MUSSELS

by Ed Halmagyi

Instructions

I love the Kiwis, really I do. Well, maybe not the Crusaders rugby team, but the rest of them are pretty good. I can even put up with funky smells of Rotorua, and those idiosyncratic Kiwi pronunciations that plague our fried seafood vendors.

There is, however, a battle much richer than the Bledisloe Cup fought out each day in the commercial kitchens on each side of the Tasman: it is the War of the Mussel.

Ask any Kiwi about mussels and you’ll hear endless opinions on the primacy of the New Zealand green-lip. They’re big, plump and flavoursome. Sure. I can accept that.

But ask yourself a practical question. All mussels are farmed these days, and Aussie mussel farmers are pretty smart guys. So, if the green-lip is the ‘be all and end all’ of musseldom, why do our boys not get in on the act?

In simple terms, New Zealand green-lip mussels are the underwater equivalent of Darth Vader. They are voracious and aggressive beasts bent on the destruction of all other mussels in their path. If we were ever to get live green-lip mussels into Australian waters, our local mussel farmers with their delicate, delicious and tender black mussels would be out of business in a matter of years. And so the only way you can bring green-lips into Australia is frozen, to be sure they’re dead. Three cheers for Quarantine!

Australian mussel producers have made some laudable advances in the last several years. Spring Bay (Tasmania) and Kinkawooka (South Australia) now sell mussels in vacuum-sealed bags meaning freshness is guaranteed.
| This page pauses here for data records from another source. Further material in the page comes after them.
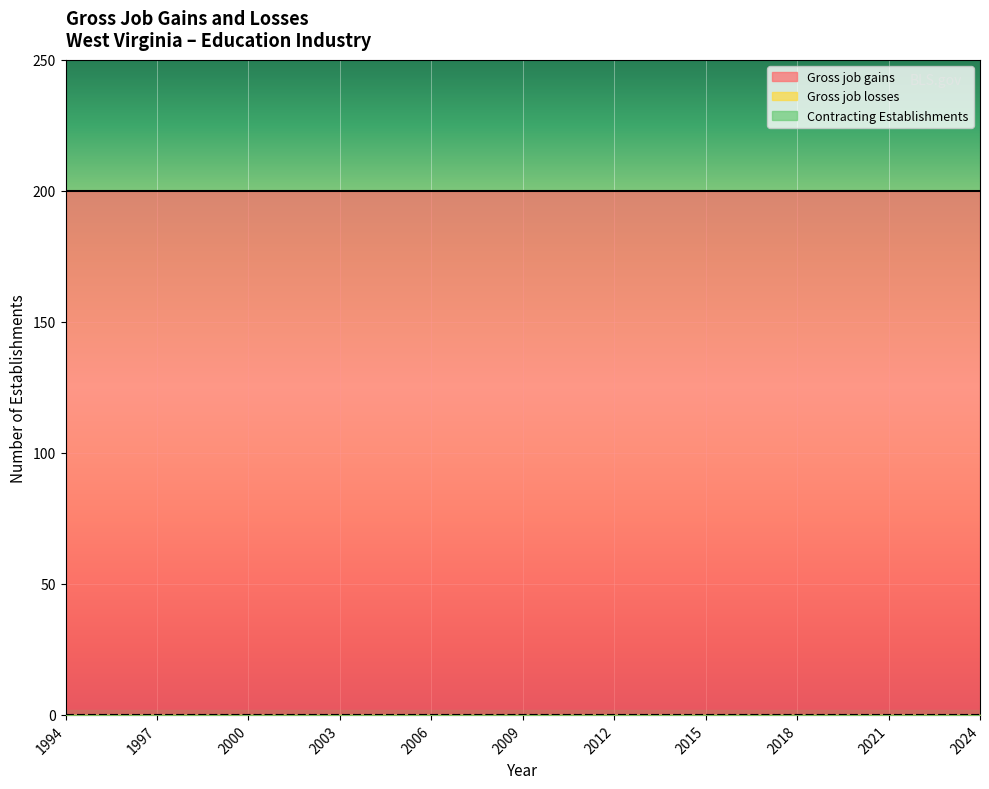

True or false: Gross job losses and Gross job gains cross at least once.

False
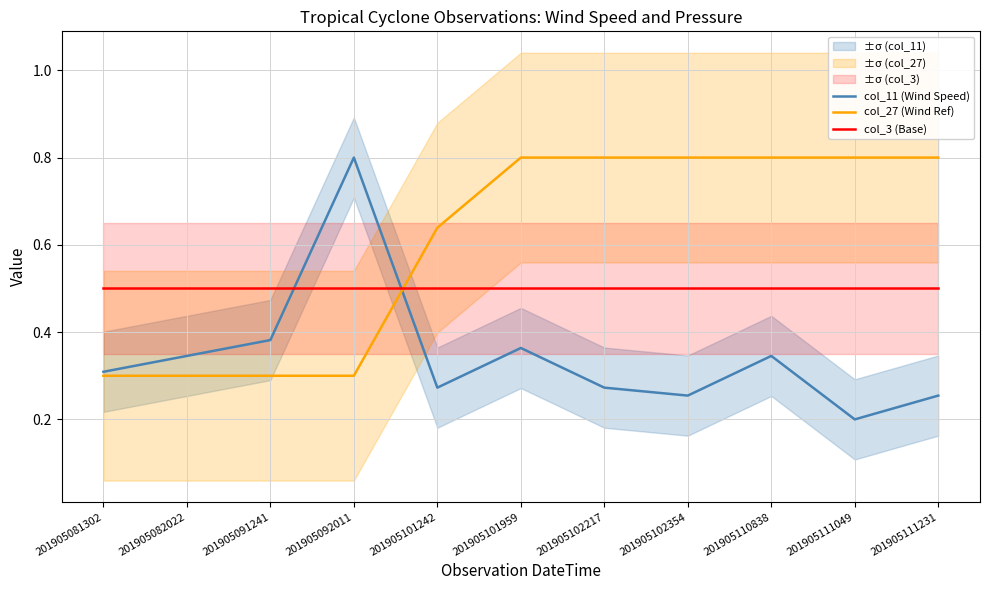

What is the approximate value of col_27 (Wind Ref) at 201905110838?

0.8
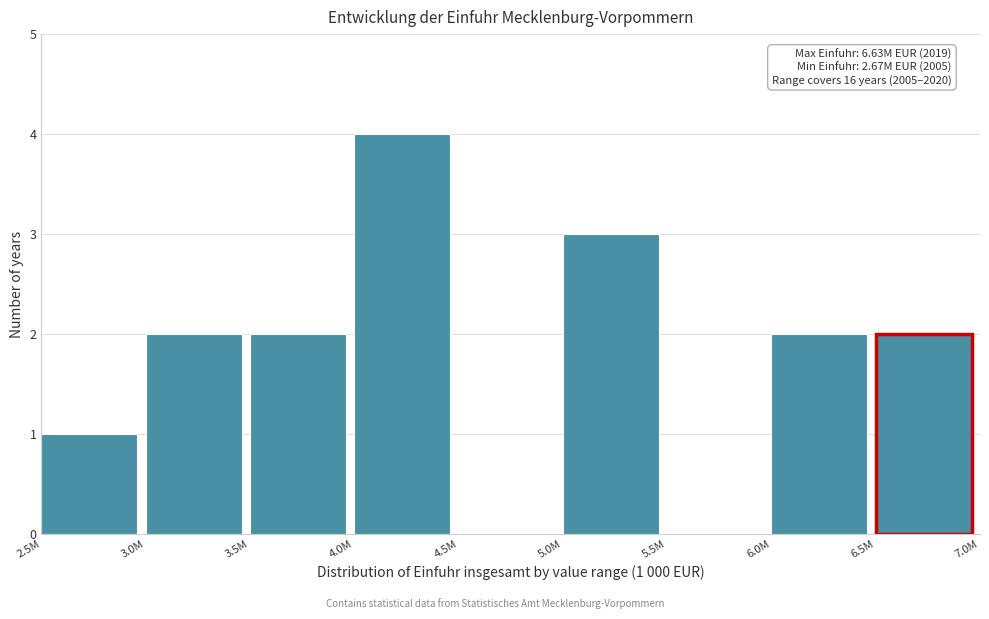

Reading left to right, what are all the values shown in this chart?

2.5M=1	3.0M=2	3.5M=2	4.0M=4	4.5M=0	5.0M=3	5.5M=0	6.0M=2	6.5M=2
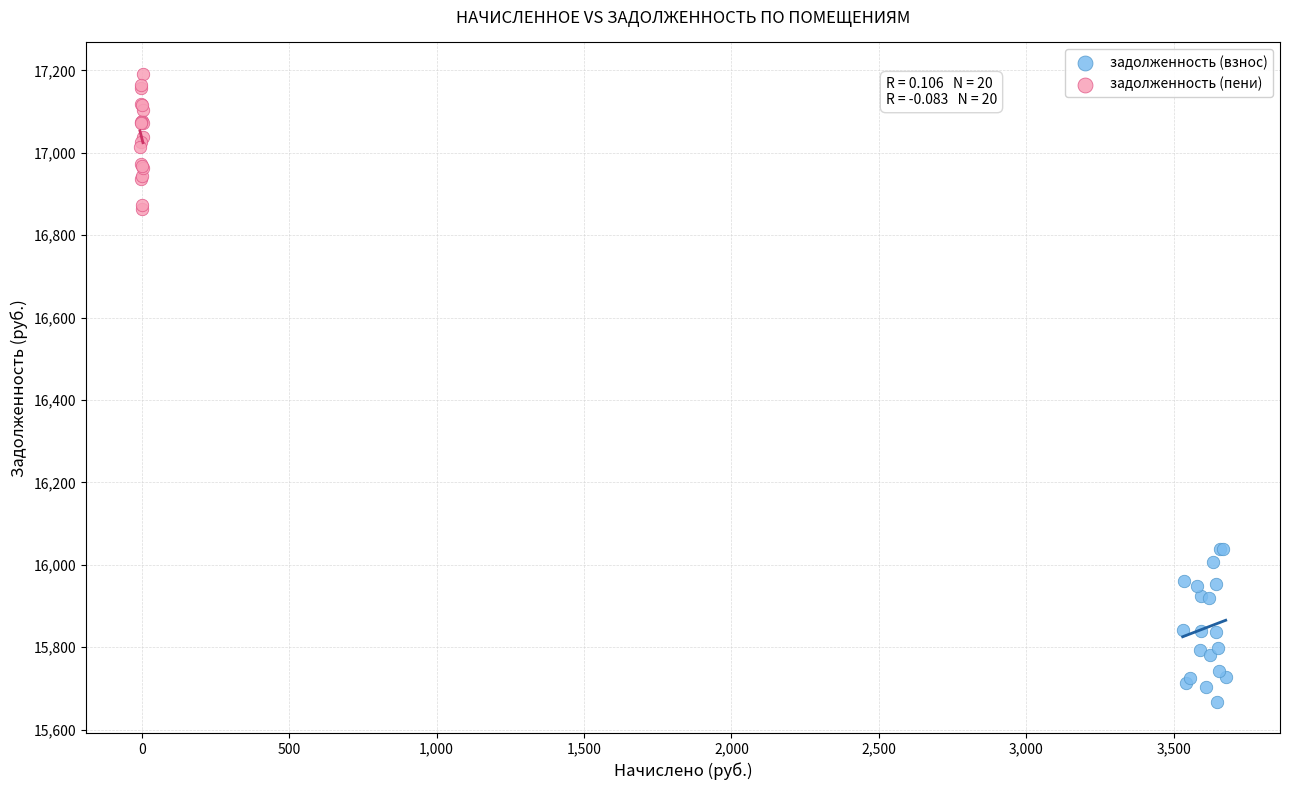

Which series reaches the minimum Y coordinate?

задолженность (взнос)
You want to look for mussels that are heavy for their size, as it means they are holding sea water which keeps them fresh.

Mussels are filter feeders, and so they are ambassadors for the cleanliness of their environment. Tassie and South Australian mussels are farmed in waters unmatched for their pristine qualities and will usually be faultless. I would probably advise, however, against sampling the wild mussels you find anchored to the rocks near Manly wharf. Leave them for the local starfish to enjoy.